Feeling this by the sea, under the sun, my life enlarges and quickens, striving to take to itself the largeness of the heaven. The frame cannot expand, but the soul is able to stand before it. No giant's body could be in proportion to the earth, but a little spirit is equal to the entire cosmos, to earth and ocean, sun and star-hollow. These are but a few acres to it.

Were the cosmos twice as wide, the soul could run over it, and return to itself in a time so small, no measure exists to mete it.

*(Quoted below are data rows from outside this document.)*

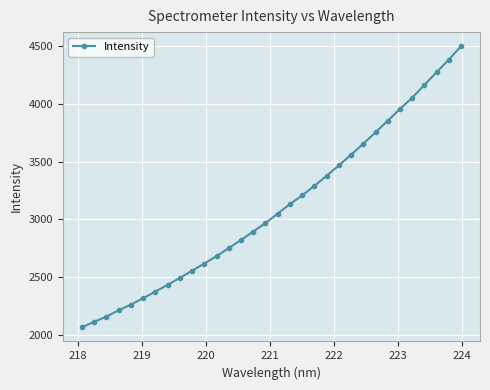

What is the average value?

3105.2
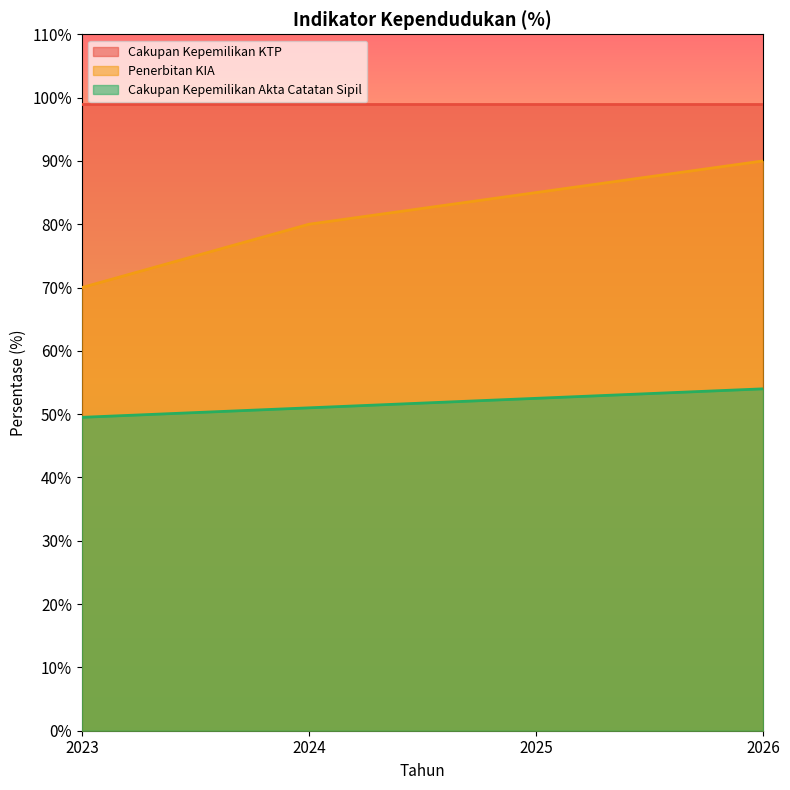

What are all the series names shown in the legend?

Cakupan Kepemilikan KTP, Penerbitan KIA, Cakupan Kepemilikan Akta Catatan Sipil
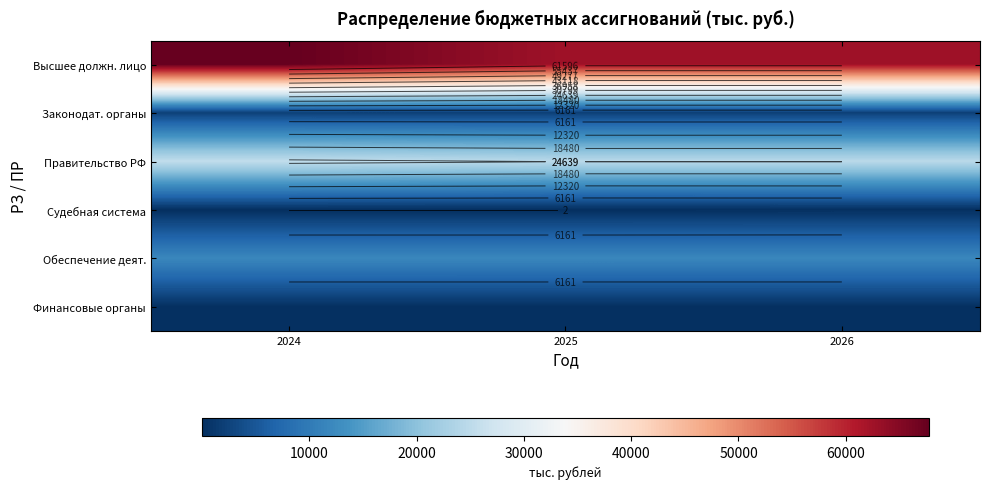

What is the smallest value displayed?

1.5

Therefore, I think the soul may sometimes find out an existence as superior as my mind is to the dead chalk cliff.

With the great sun burning over the foamflaked sea, roofed with heaven--aware of myself, a consciousness forced on me by these things--I feel that thought must yet grow larger and correspond in magnitude of conception to these. But these cannot content me, these Titanic things of sea, and sun, and profundity; I feel that my thought is stronger than they are. I burn life like a torch. The hot light shot back from the sea scorches my cheek-- my life is burning in me. The soul throbs like the sea for a larger life. No thought which I have ever had has satisfied my soul.